Spongy Moth Issues in Christmas Tree Production: What You Need to Know to Sell Your Trees

Spongy moth infestations in Christmas trees aren’t just a minor inconvenience; they can make your trees unsaleable, leading to lost revenue and damaged reputation. While these insects are typically more of an issue during the summer months, they also appear during Christmas tree harvesting season, because they don’t care about when it’s time to harvest or not, they just want to eat! If you sell Christmas trees, here’s what you need to know about spongy moth issues in Christmas tree production.

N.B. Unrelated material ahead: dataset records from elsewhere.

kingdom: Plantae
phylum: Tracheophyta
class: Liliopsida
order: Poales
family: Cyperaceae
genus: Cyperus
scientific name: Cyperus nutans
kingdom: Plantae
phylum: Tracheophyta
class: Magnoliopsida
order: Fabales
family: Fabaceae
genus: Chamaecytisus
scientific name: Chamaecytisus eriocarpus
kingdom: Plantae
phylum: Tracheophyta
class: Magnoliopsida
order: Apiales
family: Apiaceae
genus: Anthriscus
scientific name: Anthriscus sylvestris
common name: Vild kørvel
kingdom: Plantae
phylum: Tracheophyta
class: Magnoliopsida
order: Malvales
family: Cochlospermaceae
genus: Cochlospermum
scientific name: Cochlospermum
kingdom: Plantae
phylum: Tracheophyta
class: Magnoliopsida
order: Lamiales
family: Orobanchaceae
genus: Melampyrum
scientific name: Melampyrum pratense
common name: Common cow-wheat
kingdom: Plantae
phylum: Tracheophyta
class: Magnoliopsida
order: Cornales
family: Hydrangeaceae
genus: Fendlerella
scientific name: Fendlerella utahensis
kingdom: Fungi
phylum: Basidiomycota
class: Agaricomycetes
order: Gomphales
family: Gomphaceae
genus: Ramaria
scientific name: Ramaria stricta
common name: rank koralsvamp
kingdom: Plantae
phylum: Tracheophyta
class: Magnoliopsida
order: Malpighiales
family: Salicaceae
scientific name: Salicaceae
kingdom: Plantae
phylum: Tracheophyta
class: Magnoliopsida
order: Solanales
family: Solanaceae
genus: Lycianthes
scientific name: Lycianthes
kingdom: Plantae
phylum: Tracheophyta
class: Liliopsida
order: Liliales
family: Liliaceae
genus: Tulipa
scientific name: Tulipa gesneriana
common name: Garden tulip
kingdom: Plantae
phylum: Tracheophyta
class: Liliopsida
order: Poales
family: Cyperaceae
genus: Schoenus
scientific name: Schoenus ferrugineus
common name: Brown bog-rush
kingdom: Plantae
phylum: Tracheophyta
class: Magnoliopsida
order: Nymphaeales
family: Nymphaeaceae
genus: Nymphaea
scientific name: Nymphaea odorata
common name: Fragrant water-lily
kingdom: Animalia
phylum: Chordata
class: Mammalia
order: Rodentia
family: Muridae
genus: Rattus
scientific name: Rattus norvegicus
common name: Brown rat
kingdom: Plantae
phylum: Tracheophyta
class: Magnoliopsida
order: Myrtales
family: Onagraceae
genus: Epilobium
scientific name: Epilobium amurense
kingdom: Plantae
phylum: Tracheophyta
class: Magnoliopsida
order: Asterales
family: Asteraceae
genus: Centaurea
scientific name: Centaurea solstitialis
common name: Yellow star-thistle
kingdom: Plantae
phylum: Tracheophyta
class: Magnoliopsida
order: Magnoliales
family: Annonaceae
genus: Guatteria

The outlook for spongy moth on Christmas trees
The spongy moth (BMF) is a pest that has ravaged millions of dollars worth of Fraser fir, Noble fir and Douglas fir trees across many regions of North America. This tiny brown insect has been a big problem for Christmas tree growers since its discovery over 20 years ago, but it’s only recently becoming apparent how significant an issue it could be. That’s because climate change is making conditions more favorable for spongy moth populations to spread. As you plan your Christmas tree production operations, you need to know what steps you can take now to protect your business from BMF moving forward. Here are some things you should know about BMF and how climate change will affect your business…
About Spongy Moth​ What is Spongy Moth? Spongy moth (Ostryodes rileyi), previously known as Ornamented Bunch-moth or Bunch-mottled Spanworm, was discovered in 1996 near Port Hardy on Vancouver Island. Since then, it has shown up throughout large parts of British Columbia – including Kamloops – where there have also been major incursions into Washington State and Oregon.

Symptoms of spongy moth attack
Symptoms vary by individual tree and by tree species. In general, trees become visibly infested with spongy moth when they are 2–3 years old and still growing rapidly. Infected trees initially grow normally, but over time they develop elongated cankers (openings) that expose underlying bark and vascular tissues. One or several cankers often develop on a single tree. Cankers may be seen as soon as late summer of year 1 after infection, although some infected trees do not show symptoms until year 3 or later. As trees age and growth slows, cankers may heal completely and no longer be visible. The most common symptom is dieback of branches starting at twig tips; however, some infected trees have more severe symptoms such as branch death throughout most of their crowns. Other possible symptoms include abnormal needle coloration, premature needle drop, thinning foliage and reduced vigor. Some trees never show any symptoms.

Options for controlling spongy moth damage
For home growers, one of your best options for controlling spongy moth damage is by applying beneficial nematodes. Nematodes prey on many types of insect larvae and can reduce spongy moth populations with regular applications. Growers should apply nematodes when temperatures are between 55-90 degrees Fahrenheit; a five-gallon bucket will cover an area of 30,000 square feet. It’s important to note that while nematodes are effective at reducing spongy moth populations, they won’t kill all of them. To ensure that you don’t have any living larvae left behind after treatment, it’s recommended that you spray trees with neem oil before planting them or put tree guards around them until they’re planted. A second option for control is by using pheromone traps. These traps attract male moths and trap them inside, where they die without reproducing. Pheromone traps can be hung from trees as soon as new growth appears in spring (and then again every four weeks) until harvest time.

How to sell your trees despite spongy moth infestation
The spongy moth infestation has already killed millions of trees in some areas, but there are things you can do if you have a tree with infested needles. Here are five tips for selling spongy moth-infested trees. 1. Always disclose what’s going on with your spruce trees if you plan on selling them… 2. …but don’t just tell people that they’re dead. People don’t want dead trees; they want live ones. 3. If you think your spruce is dead, ask yourself why it looks that way—is it because it was stressed by drought or pests? 4. Make sure you know how to identify an infested tree before you buy one. 5. Make sure customers know how to identify an infested tree before they buy one. In other words, make sure you both know exactly what to look for and how to deal with it.